The cold press of D's presence whispered across her back. She was weak with thirst. "D..." Her eyes closed and everything seemed to fall out from under her feet. She leaned against the dhampir's chest that made no sound at all. "D, I'm so thirsty... what can I do now? Mouka is here, but so are those children, and I'm... I'm going mad." She swallowed. "I want to join Alucard in his... in his punishing of those men. I want to at least slake my thirst on someone who deserves to die."

"Only to be thirsty again," D whispered. "Survival is a full-time job."

"I can't do it anymore. Blood pills. Cold corpses of animals in the forest. I can't do it." She slumped and everywhere around her, she could almost see blood dancing on the cold winter breeze.

His hands, always strong and there forever, slid away from her shoulders. "Go."

Miranda turned slowly, stepping onto the icy lake. Her eyes widened fearfully. "D..."

"Go. It will take decades, a couple of centuries, to be able to go without feeding nightly. Thousands of lives. Are you sure there are that many evil people in the world, Miranda? Are there so many people that deserve such a fate? And could you find them every night?"

Her face became pinched with pain and moral anguish. Her lips were stained with her own blood as she bit her lip. Then she slowly walked around him with her head bowed shamefully, creeping toward the killing ground where Alucard took part in his own feast. She joined the darkness inside after standing at the brink, watching the madness unfolding, her own fate illustrated in the bloodbath inside. Then she vanished within, folded delicately inside. She would emerge - fully-blooded, full-fledged Noble.


Dawn again. Miranda slept without dreams in the basement like before. Alucard stood outside in the dawn light before he went inside, uncomfortable in its light. Children were sleeping, packed into the dormitory room. There were scores more children here than the building was originally intended to house, but with blankets and clothes and combined body heat, the structure provided easy warmth.

The two Nobles stood back to back in the doorway leading into the main dining room where the fireplace crackled and where Mouka, too, reclaimed lost hours of sleep. The Nobles watched the children sleeping.

D's lips barely moved. "Miranda must go."

"I saved her one. He's gagged and tied in one of the vans. He will trouble no one, after what horrible visions I visited on his pathetic mind." Alucard smiled cruelly. "Don't think I do not keep her needs in mind, child. After all, she's your dear precious one."

"I spared her because I love her." His voice barely whispered over the second to last word. His eyes frosted over and then heated suddenly. Tears threatened, but never fell. He was too far gone for human tears. "Now I have to watch her go and hope that she never falls in front of my blade in the future. At the same time, I hope she has good fortune finding evil men in the world."

"Or you could give her to me," Alucard said, tipping his head back slightly as he considered it. "I will take her unto myself. There, she can live forever. She may not remember all she is or was, but of my champions, few forget who they loved and hated."

"In your mind, none are free." D slipped from his side and turned toward the windows, his arms crossed. "You make a prisoner of everyone. Even those you love." He was talking of the spirit of Rhea, who dwelled here, hiding from all these living creatures. And at that hidden jab, Alucard suddenly snarled and grabbed D by the back of his neck and spun him around, a fury so wide and deep it saw no end burning in those infinite eyes.

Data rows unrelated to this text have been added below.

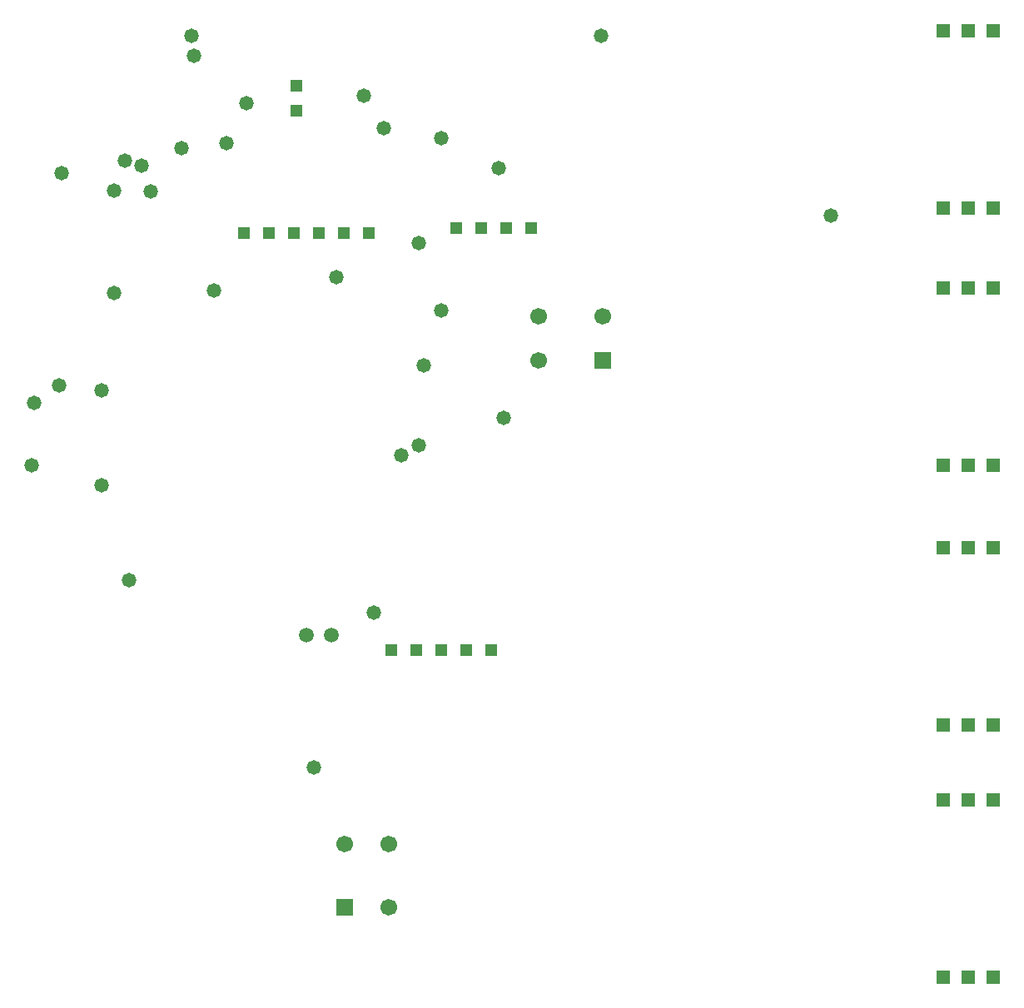
<source format=gbs>
G04 Layer_Color=16711935*
%FSLAX44Y44*%
%MOMM*%
G71*
G01*
G75*
%ADD70R,1.4032X1.4032*%
%ADD71C,1.7012*%
%ADD72R,1.7012X1.7012*%
%ADD73C,1.5112*%
%ADD74R,1.2032X1.2032*%
%ADD75R,1.7012X1.7012*%
%ADD76R,1.2032X1.2032*%
%ADD77C,1.4732*%
D70*
X1691640Y1059520D02*
D03*
X1717040D02*
D03*
X1742440D02*
D03*
X1691640Y1239520D02*
D03*
X1717040D02*
D03*
X1742440D02*
D03*
X1691640Y797900D02*
D03*
X1717040D02*
D03*
X1742440D02*
D03*
X1691640Y977900D02*
D03*
X1717040D02*
D03*
X1742440D02*
D03*
X1691640Y533740D02*
D03*
X1717040D02*
D03*
X1742440D02*
D03*
X1691640Y713740D02*
D03*
X1717040D02*
D03*
X1742440D02*
D03*
X1691640Y277200D02*
D03*
X1717040D02*
D03*
X1742440D02*
D03*
X1691640Y457200D02*
D03*
X1717040D02*
D03*
X1742440D02*
D03*
D71*
X1345160Y949240D02*
D03*
X1280160D02*
D03*
Y904240D02*
D03*
X1127760Y347980D02*
D03*
Y412980D02*
D03*
X1082760D02*
D03*
D72*
X1345160Y904240D02*
D03*
D73*
X1043940Y624840D02*
D03*
X1069340D02*
D03*
D74*
X1130300Y609585D02*
D03*
X1155700Y609600D02*
D03*
X1181100D02*
D03*
X1206500D02*
D03*
X1231900D02*
D03*
X980440Y1033780D02*
D03*
X1005840D02*
D03*
X1031240D02*
D03*
X1056640D02*
D03*
X1082040D02*
D03*
X1107440Y1033795D02*
D03*
X1196340Y1038845D02*
D03*
X1221740Y1038860D02*
D03*
X1247140D02*
D03*
X1272540D02*
D03*
D75*
X1082760Y347980D02*
D03*
D76*
X1033780Y1183640D02*
D03*
X1033795Y1158240D02*
D03*
D77*
X1577340Y1051560D02*
D03*
X764540Y797560D02*
D03*
X835660Y777240D02*
D03*
X927100Y1234440D02*
D03*
X929640Y1214120D02*
D03*
X1343660Y1234440D02*
D03*
X1181100Y1130300D02*
D03*
X835660Y873760D02*
D03*
X767080Y861060D02*
D03*
X795020Y1094740D02*
D03*
X1244600Y845820D02*
D03*
X1158240Y1023620D02*
D03*
X1074374Y988985D02*
D03*
X885624Y1076124D02*
D03*
X848360Y1076960D02*
D03*
X859410Y1107663D02*
D03*
X876300Y1102360D02*
D03*
X1239520Y1099820D02*
D03*
X916940Y1120140D02*
D03*
X982980Y1165860D02*
D03*
X962660Y1125220D02*
D03*
X792480Y878840D02*
D03*
X848360Y972820D02*
D03*
X1163320Y899160D02*
D03*
X1051560Y490220D02*
D03*
X1112520Y647700D02*
D03*
X863600Y680720D02*
D03*
X1158240Y817880D02*
D03*
X1181100Y955040D02*
D03*
X1140460Y807720D02*
D03*
X949960Y975360D02*
D03*
X1122680Y1140460D02*
D03*
X1102360Y1173480D02*
D03*
M02*

</source>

"Watch what you say. I come at your bidding, so now I am your prisoner. And don't forget what you are!" He hissed passionately and furiously into D's ear. Then he released him and stormed away, melting like a ghost himself through the basement door to find his rest.

D was trembling ever so minutely, but he was not afraid of his father. He was afraid of Miranda - and what would happen tonight when she awoke. What would happen when Rhea selected her moment to appear to Alucard and tell him what she wanted him to know.